3.  Encapsulation of Business Logic: By focusing the class only on these two pieces of state and implementing the two-step greedy logic, the solution became transparent and resilient. The complex multi-case comparison was elegantly replaced by two simple, ordered checks, making the logic much easier to understand.

Make it Fast: Optimization and Efficiency

With the correct O(N) algorithm in place, the solution was already as fast as possible in terms of Big O complexity, as there’s no way to avoid iterating over every digit in the input bank.

• Optimal Time Complexity: The reliance on the single-pass greedy algorithm ensured the complexity remained linear, O(N).
• Any additional changes would provide minimal benefit and reduce the clarity unless you’re very familiar with JavaScript’s idiosyncrasies.

Part 2: Maximizing the Twelve-Digit Sequence

The constraint changed from finding the largest 2-digit number to finding the largest 12-digit number by dropping any extra digits.

Make it Work: The Stack

My initial assumption was that this was a queue problem, but it turns out that the true required structure is a stack (LIFO: Last-In, First-Out).

1.  Stack Logic: To form the largest number, every digit must be as large as possible, placed   as far to the left as possible.
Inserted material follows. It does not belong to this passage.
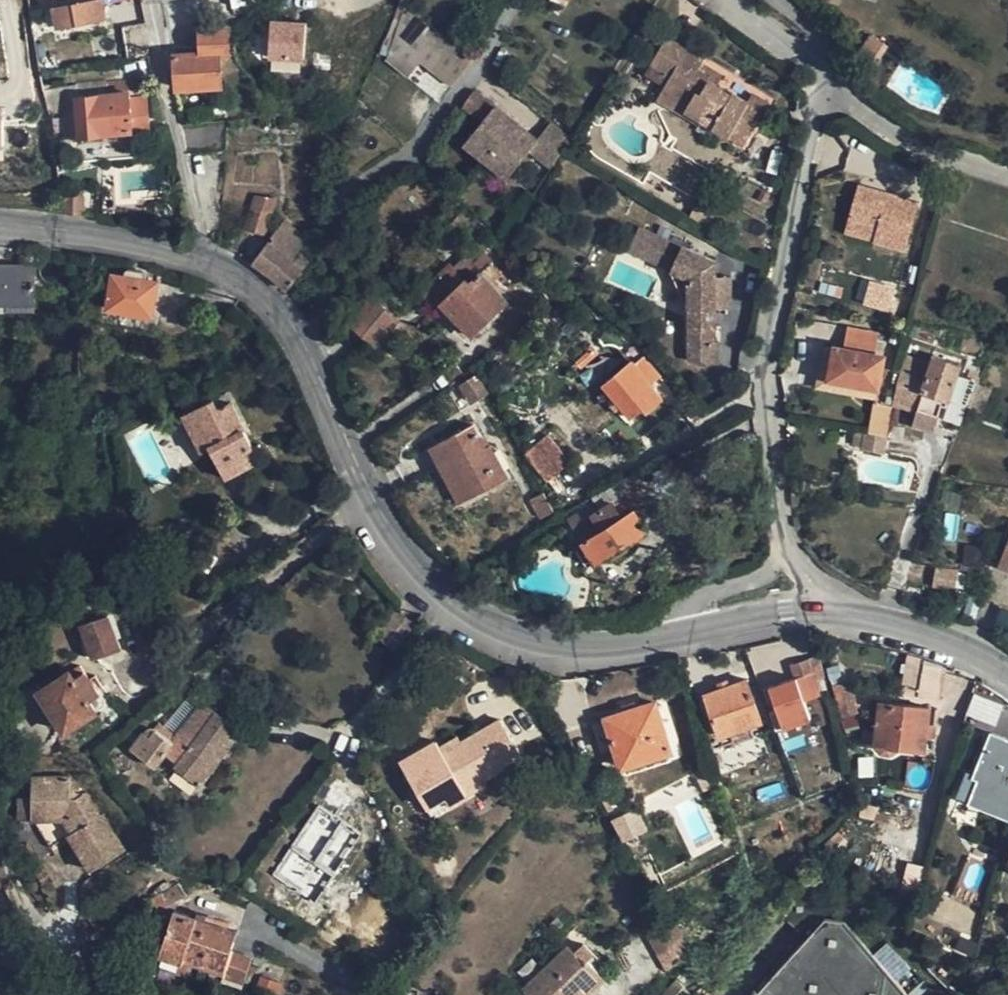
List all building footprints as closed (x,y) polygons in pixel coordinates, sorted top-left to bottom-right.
[(103,0),(84,0),(70,2),(54,5),(57,26),(106,17),(104,2),(103,0)] [(164,28),(211,18),(211,15),(233,14),(232,5),(240,4),(240,1),(246,0),(160,0),(164,28)] [(269,18),(265,58),(302,61),(306,22),(269,18)] [(384,64),(412,76),(416,67),(454,84),(469,51),(403,22),(384,64)] [(226,29),(200,31),(201,53),(176,54),(177,87),(221,85),(218,53),(228,52),(226,29)] [(870,35),(863,46),(876,55),(879,57),(887,46),(870,35)] [(651,64),(669,76),(672,72),(684,80),(672,99),(684,107),(681,111),(711,129),(742,148),(767,108),(752,99),(748,105),(732,95),(729,101),(717,93),(707,88),(715,75),(700,66),(704,59),(688,49),(687,51),(667,39),(651,64)] [(876,55),(863,46),(859,52),(872,61),(876,55)] [(708,134),(711,129),(681,111),(684,107),(672,99),(684,80),(672,72),(669,76),(655,100),(708,134)] [(724,81),(715,75),(707,88),(717,93),(724,81)] [(43,90),(47,113),(66,109),(66,104),(76,102),(80,134),(149,127),(146,96),(128,98),(127,93),(137,92),(136,78),(88,83),(43,90)] [(472,91),(462,107),(481,121),(493,107),(472,91)] [(550,169),(561,152),(540,134),(536,139),(493,107),(481,121),(464,143),(507,177),(528,152),(550,169)] [(569,138),(549,123),(540,134),(561,152),(564,147),(569,138)] [(64,212),(81,215),(81,189),(64,186),(64,212)] [(918,204),(858,187),(849,218),(878,226),(874,241),(906,249),(918,204)] [(466,208),(454,197),(445,208),(456,218),(466,208)] [(273,200),(255,199),(246,229),(264,233),(273,200)] [(878,226),(849,218),(845,233),(874,241),(878,226)] [(706,309),(709,277),(711,261),(639,221),(627,244),(670,269),(681,276),(683,278),(684,280),(684,283),(683,300),(678,351),(679,354),(681,356),(683,358),(705,361),(707,342),(703,341),(706,309)] [(269,275),(285,290),(305,266),(297,259),(302,254),(306,249),(303,238),(283,222),(274,232),(260,251),(252,263),(258,267),(269,275)] [(360,244),(364,233),(356,229),(352,241),(360,244)] [(308,260),(302,254),(297,259),(305,266),(306,265),(308,260)] [(467,256),(453,268),(467,283),(487,263),(481,257),(474,263),(467,256)] [(0,264),(0,300),(34,301),(34,263),(0,264)] [(457,321),(468,333),(471,335),(506,302),(489,284),(499,275),(487,263),(467,283),(453,268),(449,265),(420,293),(451,325),(457,321)] [(670,269),(683,300),(684,283),(684,280),(683,278),(681,276),(670,269)] [(152,314),(157,282),(114,275),(108,307),(152,314)] [(717,278),(709,277),(706,309),(715,310),(717,278)] [(892,312),(897,286),(867,281),(862,306),(892,312)] [(396,322),(371,299),(349,324),(373,345),(396,322)] [(462,337),(468,333),(457,321),(451,325),(462,337)] [(844,348),(834,346),(829,379),(878,388),(884,356),(875,353),(878,333),(847,328),(844,348)] [(876,395),(878,388),(829,379),(834,346),(827,345),(820,386),(876,395)] [(930,363),(905,352),(894,399),(920,408),(916,421),(932,427),(943,395),(949,399),(960,366),(933,357),(930,363)] [(643,356),(637,361),(654,381),(659,376),(643,356)] [(654,381),(637,361),(633,365),(630,363),(602,386),(629,417),(641,407),(646,413),(662,398),(650,385),(654,381)] [(487,393),(476,376),(461,386),(471,402),(487,393)] [(967,408),(976,385),(971,382),(961,406),(967,408)] [(204,404),(191,411),(197,420),(210,448),(225,478),(259,460),(230,404),(219,409),(214,399),(204,404)] [(887,452),(889,404),(868,403),(866,451),(887,452)] [(210,448),(191,411),(183,414),(201,452),(210,448)] [(437,475),(441,473),(448,469),(465,500),(507,477),(490,446),(485,449),(472,425),(425,451),(437,475)] [(555,480),(572,465),(549,438),(533,452),(555,480)] [(458,504),(465,500),(448,469),(441,473),(458,504)] [(629,473),(589,497),(598,510),(580,522),(572,528),(595,563),(647,530),(639,518),(634,511),(641,506),(646,503),(629,473)] [(553,511),(542,494),(529,501),(539,518),(553,511)] [(645,514),(641,506),(634,511),(639,518),(645,514)] [(575,514),(567,520),(572,528),(580,522),(575,514)] [(999,565),(1007,569),(1007,541),(999,565)] [(83,623),(94,655),(119,647),(108,615),(97,619),(83,623)] [(818,656),(808,659),(819,691),(828,687),(818,656)] [(819,691),(808,659),(790,665),(791,668),(780,672),(783,682),(770,688),(777,708),(819,693),(819,691)] [(39,689),(65,730),(96,712),(88,699),(97,691),(85,673),(75,679),(71,669),(39,689)] [(719,683),(721,689),(730,686),(728,680),(719,683)] [(746,681),(730,686),(721,689),(706,694),(720,734),(731,730),(749,724),(760,722),(746,681)] [(857,713),(850,684),(832,688),(840,717),(857,713)] [(992,723),(998,705),(974,697),(968,715),(992,723)] [(199,786),(224,751),(218,747),(227,735),(235,725),(202,701),(178,734),(161,722),(155,729),(145,730),(132,749),(155,766),(165,754),(179,765),(176,769),(199,786)] [(671,751),(655,703),(605,718),(621,767),(671,751)] [(824,711),(821,703),(802,710),(805,718),(824,711)] [(876,733),(874,745),(880,752),(891,754),(898,747),(923,750),(925,735),(927,725),(928,710),(879,704),(876,733)] [(463,787),(478,778),(520,753),(500,719),(442,753),(437,743),(401,763),(431,814),(467,794),(463,787)] [(753,735),(749,724),(731,730),(735,741),(753,735)] [(934,726),(927,725),(925,735),(933,736),(934,726)] [(861,743),(874,745),(876,733),(863,731),(861,743)] [(990,734),(974,776),(979,778),(978,783),(1006,794),(999,813),(1007,816),(1007,741),(990,734)] [(233,740),(227,735),(218,747),(224,751),(233,740)] [(571,754),(563,741),(556,745),(562,758),(571,754)] [(32,777),(32,800),(48,800),(48,819),(62,820),(65,821),(71,819),(77,829),(71,832),(68,834),(91,870),(125,850),(104,814),(99,816),(85,792),(79,795),(68,776),(32,777)] [(483,785),(478,778),(463,787),(467,794),(483,785)] [(970,801),(999,813),(1006,794),(978,783),(970,801)] [(32,818),(48,819),(48,800),(32,800),(32,818)] [(315,901),(358,830),(316,804),(273,875),(315,901)] [(620,840),(645,832),(641,821),(631,824),(628,817),(614,821),(620,840)] [(65,821),(71,832),(77,829),(71,819),(65,821)] [(161,954),(224,975),(222,979),(242,986),(251,957),(231,950),(237,932),(173,912),(161,954)] [(836,922),(817,919),(750,994),(903,994),(836,922)] [(691,956),(678,922),(648,934),(661,967),(691,956)] [(524,987),(531,994),(576,994),(582,990),(585,994),(601,979),(585,962),(592,955),(583,946),(576,950),(571,944),(524,987)] [(676,981),(662,994),(687,994),(689,993),(676,981)] [(524,987),(517,993),(519,994),(531,994),(524,987)]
2.  The Greedy Rule: When a new digit arrives, if it is larger than the digit currently at the   top of our sequence (stack), I pop the smaller digit off the stack, effectively deleting it,   because putting the larger digit to the left yields a bigger number. This process continues until   the stack top is greater than the new digit, or I run out of allowed drops.

3.  No Prefill: I initially tried to prefill the stack but realized that this could add digits   that should have been greedily dropped earlier. The solution must rely on the always-add   strategy: always push the currentDigit after the deletions, ensuring it’s available for   comparison with future digits.

The final structure was a single loop using a simple array as a stack, relying on pop() and push().

// Simplified logic for greedy deletion
while (digitsToDrop > 0 && currentDigit > stack[stack.length - 1]) {
    stack.pop();
    digitsToDrop--;
}
stack.push(currentDigit);

A final debug session was necessary to fix a regex error that excluded ‘0’ from valid banks, which caused one of the new test cases to fail. Once fixed, all tests passed.

Make it Right

The main cleanup focused on clarity:

• Constants: Defined SEQUENCE_LENGTH = 12 to eliminate magic numbers.
• Naming: Some variable names could be cleaned up for clarity.

Make it Fast

As in Part 1, no further optimization was possible without sacrificing clarity.

View the Full Codebase

The complete, final, and tested TypeScript solution for Day 3 is available for review on GitHub, demonstrating the implementation of the TDD and architectural principles discussed here.

View the Advent of Code 2025 Repository on GitHub

This process, driven by TDD, proved that even when initial assumptions are wrong, persistent testing and refactoring lead to the most correct and optimized solution.